In the data, find the word "linejoin" and copy out every line that has it.

— MATERIAL FOR THIS TASK —

/---

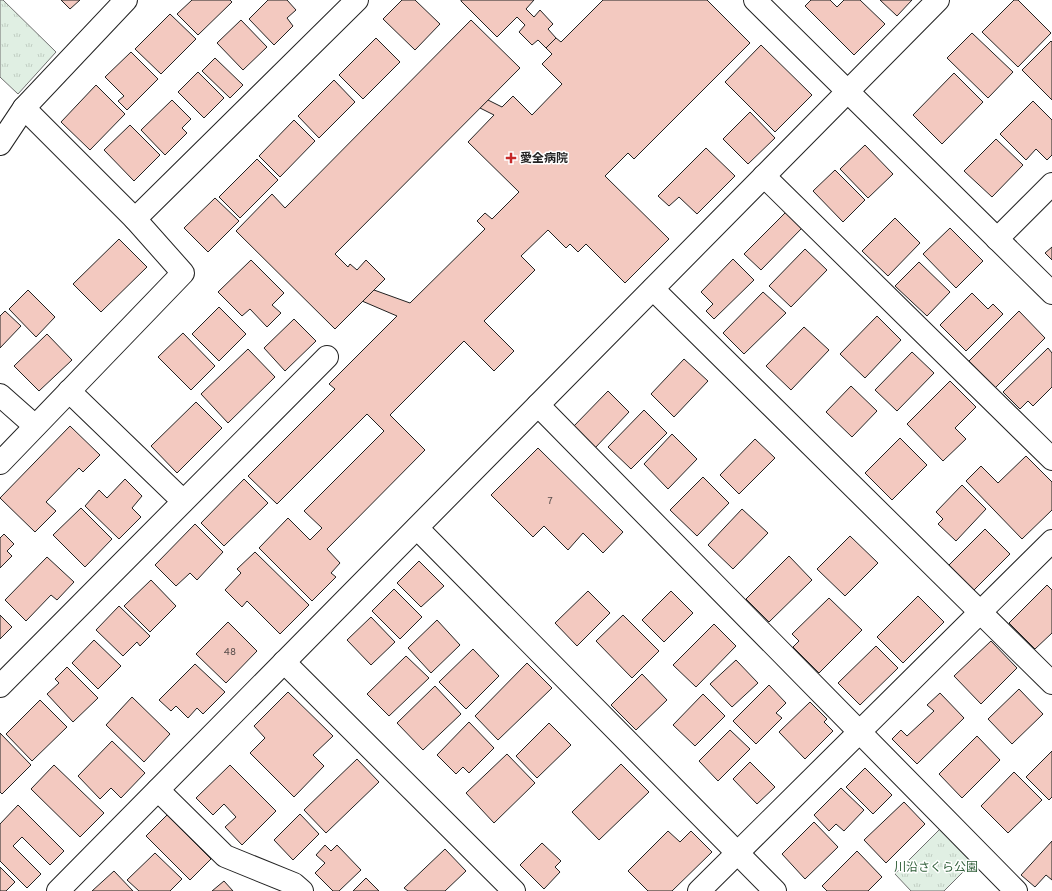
<svg xmlns="http://www.w3.org/2000/svg" width="1052" height="891" font-family="Overpass,'Noto Sans JP',sans-serif">
	<style>
		.park { fill: url(#park-tufts); stroke: #6f6f6f }
		.building { fill: #f3c9c0; stroke: #222 }
		.lines { fill: none; stroke-linecap: round; stroke-linejoin: round }
		.minor-casing { stroke: #222; stroke-width: 24 }
		.minor { stroke: #fff; stroke-width: 22 }
		.poi-dot { fill: #c62828; stroke: #fff; stroke-width: 1.5 }
		.labels { text-anchor: middle; stroke-width: 3; stroke-linejoin: round; paint-order: stroke }
		.number-label { font-size: 10px; fill: #564c4a }
		.poi-label { font-size: 12px; font-weight: bold; fill: #222; stroke: #fff; text-anchor: start }
		.park-label { font-size: 12px; fill: #2f5e38; stroke: #fff }
	</style>
	<defs>
		<pattern id="park-tufts" width="24" height="20" patternUnits="userSpaceOnUse"><rect width="24" height="20" fill="#e0efe3"/><path d="M3 7l-1-3M5 7V3M7 7l1-3M15 17l-1-3M17 17v-4M19 17l1-3" fill="none" stroke="#c0cdc2"/></pattern>
	</defs>
	<rect width="100%" height="100%" fill="#fff"/>
	<g class="park">
		<polygon points="0,0 3,0 56,52 18,94 0,77"/>
		<polygon points="942,827 975,860 944,891 911,891 895,874"/>
	</g>
	<g class="building">
		<polygon points="61,0 80,0 70,9"/>
		<polygon points="192,0 230,0 232,2 198,35 177,14"/>
		<polygon points="268,0 287,0 296,10 287,18 293,26 274,45 249,19"/>
		<polygon points="402,0 415,0 440,24 415,50 383,19"/>
		<polygon points="461,0 534,0 526,9 534,17 540,10 553,24 548,29 556,38 546,48 538,40 532,45 519,32 525,25 517,17 497,37 461,1"/>
		<polygon points="603,0 707,0 750,43 634,159 628,153 605,176 669,239 625,283 586,244 578,252 570,244 566,248 548,230 521,256 535,270 484,321 514,351 494,371 464,341 390,415 425,450 327,549 340,563 331,573 336,577 312,601 259,548 288,518 310,540 322,528 304,511 384,431 367,414 277,504 248,476 335,389 329,384 397,316 362,301 374,290 410,303 485,229 477,221 485,213 492,219 519,192 468,142 494,115 480,108 488,100 502,107 513,96 532,115 562,84 542,64 552,54 546,48 556,38 561,42"/>
		<polygon points="811,0 830,0 837,7 844,0 860,0 885,24 854,55 805,6"/>
		<polygon points="880,0 912,0 897,16"/>
		<polygon points="1014,0 1018,0 1051,33 1018,67 982,32"/>
		<polygon points="170,14 196,39 161,74 135,49"/>
		<polygon points="241,20 267,47 243,70 217,43"/>
		<polygon points="471,20 520,68 335,254 348,267 350,264 357,270 366,260 385,279 335,329 236,231 272,194 285,208"/>
		<polygon points="972,33 1013,72 988,98 947,58"/>
		<polygon points="376,38 400,62 363,99 339,75"/>
		<polygon points="1051,41 1052,42 1052,100 1022,70"/>
		<polygon points="761,45 812,95 775,132 725,82"/>
		<polygon points="131,52 158,79 127,110 118,101 124,96 105,77"/>
		<polygon points="215,58 243,85 230,98 202,71"/>
		<polygon points="198,72 224,98 204,118 178,92"/>
		<polygon points="954,73 983,102 942,144 913,115"/>
		<polygon points="334,80 355,102 319,138 298,116"/>
		<polygon points="96,85 125,114 90,150 61,122"/>
		<polygon points="172,100 191,119 182,128 187,133 165,155 141,130"/>
		<polygon points="1033,101 1052,120 1052,155 1047,160 1036,149 1026,160 1000,134"/>
		<polygon points="750,112 775,138 748,164 723,139"/>
		<polygon points="294,120 315,141 280,177 259,156"/>
		<polygon points="130,125 160,155 134,181 104,150"/>
		<polygon points="996,139 1023,165 992,197 964,171"/>
		<polygon points="865,145 893,174 868,198 840,169"/>
		<polygon points="706,148 735,176 697,214 679,197 669,206 658,196"/>
		<polygon points="257,159 278,180 240,218 219,197"/>
		<polygon points="835,170 865,200 843,222 813,191"/>
		<polygon points="215,198 239,221 208,252 184,228"/>
		<polygon points="786,212 802,228 761,270 744,254"/>
		<polygon points="895,218 920,243 888,276 862,251"/>
		<polygon points="950,228 983,261 956,288 923,254"/>
		<polygon points="119,239 147,267 101,312 73,284"/>
		<polygon points="1052,247 1052,260 1045,253"/>
		<polygon points="805,249 827,270 791,307 769,286"/>
		<polygon points="733,259 754,280 714,319 706,311 713,304 701,292"/>
		<polygon points="251,260 284,293 272,305 281,313 267,327 250,309 242,316 218,292"/>
		<polygon points="919,262 950,292 927,316 895,286"/>
		<polygon points="28,290 55,317 36,337 9,309"/>
		<polygon points="763,292 786,313 744,354 723,333"/>
		<polygon points="972,293 988,309 993,304 1003,314 966,351 940,325"/>
		<polygon points="219,307 246,334 219,361 192,334"/>
		<polygon points="5,311 21,326 0,348 0,316"/>
		<polygon points="1019,311 1045,338 995,388 969,361"/>
		<polygon points="877,316 901,340 865,378 840,354"/>
		<polygon points="294,319 316,341 285,371 264,348"/>
		<polygon points="804,327 829,350 791,390 766,366"/>
		<polygon points="183,333 215,366 191,390 158,357"/>
		<polygon points="47,334 72,360 39,391 14,366"/>
		<polygon points="1048,348 1052,353 1052,387 1033,406 1028,401 1020,409 1003,392"/>
		<polygon points="248,349 275,377 228,423 201,394"/>
		<polygon points="912,352 934,373 897,411 875,390"/>
		<polygon points="684,359 708,381 674,417 651,394"/>
		<polygon points="950,381 976,407 955,428 966,439 943,461 907,424"/>
		<polygon points="851,386 877,411 852,437 826,412"/>
		<polygon points="608,391 629,412 595,448 573,427"/>
		<polygon points="196,402 222,428 177,473 151,446"/>
		<polygon points="644,410 667,433 631,469 608,447"/>
		<polygon points="70,426 100,455 83,472 79,468 46,502 56,511 35,532 0,498"/>
		<polygon points="672,434 697,459 668,489 644,464"/>
		<polygon points="900,438 927,465 892,500 865,473"/>
		<polygon points="755,439 775,458 739,494 720,475"/>
		<polygon points="538,448 623,532 603,553 583,533 568,550 544,526 533,537 491,495"/>
		<polygon points="1026,456 1052,482 1052,510 1022,539 966,481 981,466 998,483"/>
		<polygon points="703,477 729,503 697,536 670,510"/>
		<polygon points="125,479 142,496 132,508 141,517 119,539 85,506 99,490 107,498"/>
		<polygon points="244,479 268,503 224,546 201,523"/>
		<polygon points="962,485 986,509 956,541 938,524 943,519 936,512"/>
		<polygon points="81,508 112,539 85,567 53,535"/>
		<polygon points="742,509 768,533 733,569 708,545"/>
		<polygon points="195,524 223,552 197,580 190,573 176,586 155,565"/>
		<polygon points="985,529 1010,554 974,590 949,565"/>
		<polygon points="4,534 14,544 7,551 12,556 0,568 0,538"/>
		<polygon points="850,536 878,563 845,596 817,569"/>
		<polygon points="255,552 309,605 280,634 247,601 242,607 225,590 241,573 237,569"/>
		<polygon points="789,556 812,580 769,622 746,599"/>
		<polygon points="47,557 74,582 57,600 51,595 26,621 5,600"/>
		<polygon points="419,561 444,586 421,607 397,583"/>
		<polygon points="151,580 176,606 150,632 124,606"/>
		<polygon points="1047,585 1052,590 1052,633 1035,649 1009,623"/>
		<polygon points="394,589 422,617 400,639 372,611"/>
		<polygon points="588,591 610,613 577,646 555,623"/>
		<polygon points="671,591 693,613 664,642 642,620"/>
		<polygon points="918,596 944,622 903,663 877,637"/>
		<polygon points="829,598 862,630 819,673 793,647 799,641 792,634"/>
		<polygon points="119,606 150,636 140,646 137,642 123,656 96,630"/>
		<polygon points="0,615 12,627 0,639"/>
		<polygon points="623,615 659,651 632,678 596,641"/>
		<polygon points="371,617 395,642 371,665 347,640"/>
		<polygon points="437,620 460,645 431,673 408,648"/>
		<polygon points="228,622 257,651 226,683 196,654"/>
		<polygon points="714,624 736,646 696,687 673,665"/>
		<polygon points="94,640 121,666 98,689 72,663"/>
		<polygon points="991,641 1017,668 981,704 954,676"/>
		<polygon points="876,646 898,668 860,705 838,683"/>
		<polygon points="473,649 499,676 466,709 439,682"/>
		<polygon points="406,656 429,678 389,716 367,694"/>
		<polygon points="736,660 758,683 732,707 710,684"/>
		<polygon points="527,663 552,688 498,740 475,716"/>
		<polygon points="195,664 225,692 203,714 197,708 188,718 176,706 171,711 159,700"/>
		<polygon points="67,667 98,698 73,722 47,694 59,683 55,679"/>
		<polygon points="642,674 667,700 636,730 611,705"/>
		<polygon points="769,685 786,703 776,713 782,718 756,744 733,721"/>
		<polygon points="435,686 461,714 423,750 397,723"/>
		<polygon points="1019,689 1043,714 1012,744 988,719"/>
		<polygon points="288,692 333,736 313,755 324,766 294,797 250,753 265,738 254,726"/>
		<polygon points="940,693 964,718 917,764 892,739 901,730 907,736 934,711 927,705"/>
		<polygon points="703,694 725,716 695,746 673,725"/>
		<polygon points="132,697 170,734 144,762 106,725"/>
		<polygon points="40,700 67,727 32,761 6,734"/>
		<polygon points="810,702 827,719 824,722 833,731 805,759 779,732"/>
		<polygon points="469,722 494,748 469,773 463,767 456,774 437,755"/>
		<polygon points="549,723 571,745 537,778 516,756"/>
		<polygon points="730,730 750,749 718,781 699,761"/>
		<polygon points="0,733 31,765 2,794 0,792"/>
		<polygon points="977,736 1000,760 962,798 939,774"/>
		<polygon points="112,741 145,773 121,798 111,788 100,799 78,776"/>
		<polygon points="1052,751 1052,797 1049,800 1026,777"/>
		<polygon points="507,754 535,783 494,823 466,793"/>
		<polygon points="357,759 379,782 326,833 304,810"/>
		<polygon points="750,762 775,787 757,804 733,779"/>
		<polygon points="621,764 649,792 599,840 572,812"/>
		<polygon points="54,765 104,813 80,837 31,789"/>
		<polygon points="230,765 276,811 242,845 225,827 236,817 224,804 213,815 196,798"/>
		<polygon points="865,768 892,795 873,814 846,787"/>
		<polygon points="1014,772 1042,800 1008,833 981,806"/>
		<polygon points="841,788 864,810 844,831 836,824 829,831 814,815"/>
		<polygon points="904,802 925,824 886,863 864,840"/>
		<polygon points="18,805 64,851 50,865 22,837 13,846 41,874 27,888 0,861 0,824"/>
		<polygon points="300,814 319,834 293,860 274,840"/>
		<polygon points="167,815 211,859 190,880 146,836"/>
		<polygon points="814,822 838,847 805,879 782,854"/>
		<polygon points="668,831 680,842 691,831 712,852 672,891 648,891 628,871"/>
		<polygon points="1052,841 1052,880 1046,875 1035,887 1021,875"/>
		<polygon points="542,843 561,861 555,867 560,872 544,889 520,865"/>
		<polygon points="325,845 331,851 337,845 361,870 339,891 333,891 315,873 325,863 316,855"/>
		<polygon points="445,849 466,871 445,891 408,891 404,888"/>
		<polygon points="857,851 882,877 868,891 827,891 822,886"/>
		<polygon points="155,853 182,879 170,891 139,891 127,880"/>
		<polygon points="0,867 15,882 6,891 0,891"/>
		<polygon points="114,871 133,891 92,891"/>
		<polygon points="366,878 379,891 353,891"/>
		<polygon points="224,881 233,891 212,891"/>
	</g>
	<g class="lines">
		<defs>
			<g id="minor">
				<polyline points="755,0 1052,293"/>
				<polyline points="0,144 24,108 126,0"/>
				<polyline points="764,176 1052,459"/>
				<polyline points="135,219 357,0"/>
				<polyline points="997,239 1052,184"/>
				<polyline points="653,289 1052,683"/>
				<polyline points="69,391 183,501"/>
				<polyline points="0,395 35,426"/>
				<polyline points="538,405 1016,891"/>
				<polyline points="0,463 183,273 135,219 24,108"/>
				<polyline points="417,528 775,891"/>
				<polyline points="284,662 514,891"/>
				<polyline points="0,686 327,357"/>
				<polyline points="158,790 225,856 294,884 302,891"/>
				<polyline points="58,891 938,0"/>
				<polyline points="699,891 1052,541"/>
			</g>
		</defs>
		<use href="#minor" class="minor-casing"/>
		<use href="#minor" class="minor"/>
	</g>
	<path class="poi-dot" d="M509 152h4v4h4v4h-4v4h-4v-4h-4v-4h4z"/>
	<g class="labels">
		<g class="number-label">
			<text x="550" y="504">7</text>
			<text x="230" y="655">48</text>
		</g>
		<g class="poi-label">
			<text x="520" y="162">愛全病院</text>
		</g>
		<g class="park-label">
			<text x="936" y="871">川沿さくら公園</text>
		</g>
	</g>
</svg>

\---

— SOLUTION FOR THIS EXERCISE —
		.lines { fill: none; stroke-linecap: round; stroke-linejoin: round }
		.labels { text-anchor: middle; stroke-width: 3; stroke-linejoin: round; paint-order: stroke }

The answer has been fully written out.